Na ten moment pod opieką pieczy zastępczej znajduje się około 2000 podopiecznych, z tego w placówkach około 450. – Na przysposobienie oczekuje teraz 60 dzieci, które mają już uregulowaną sytuację prawną. Tylko one mają możliwość adopcji – wyjaśniała Agnieszka Gabruk.
Piknik na rzecz Rodzin i Rodzicielstwa zastępczego to okazja do integracji wszystkich rodzin i rozmów o tym, czym tak naprawdę jest adopcja oraz jakie warunki trzeba spełnić, by zostać rodziną zastępczą. Zdarzało się, że właśnie dzięki tej imprezie znaleźli się nowi kandydaci do pełnienia tej funkcji.

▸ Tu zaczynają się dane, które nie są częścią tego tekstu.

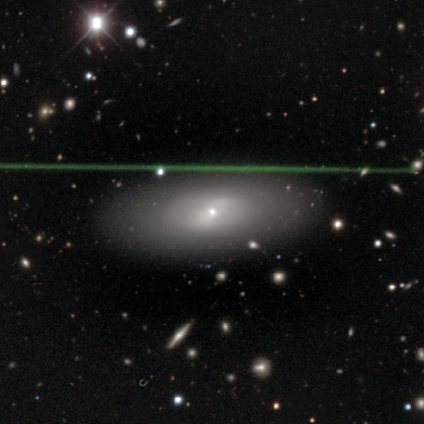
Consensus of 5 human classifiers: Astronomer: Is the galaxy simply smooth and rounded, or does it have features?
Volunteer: smooth — 40%, tied with star or artifact at 40%.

– Potrzebujemy pieczy zastępczej, wsparcia dla rodzin adopcyjnych i domów dziecka. Tym bardziej, że te procesy są czasem bardzo skomplikowane. Przed chwilą podszedł do mnie pan, który prowadzi rodzinę zastępczą i zmaga się z problemami prawnymi – mówił Andrzej Buła, europoseł. – Dlatego tak ważne są takie wydarzenia, bo dzięki nim pokazujemy, że każdy, kto jest zainteresowany, może tutaj przyjść, usiąść, porozmawiać, dowiedzieć się, jak wygląda adopcja również od strony prawnej i na jakie wsparcie może liczyć. Takie inicjatywy zyskują też duże poparcie w Komisjach Europejskich.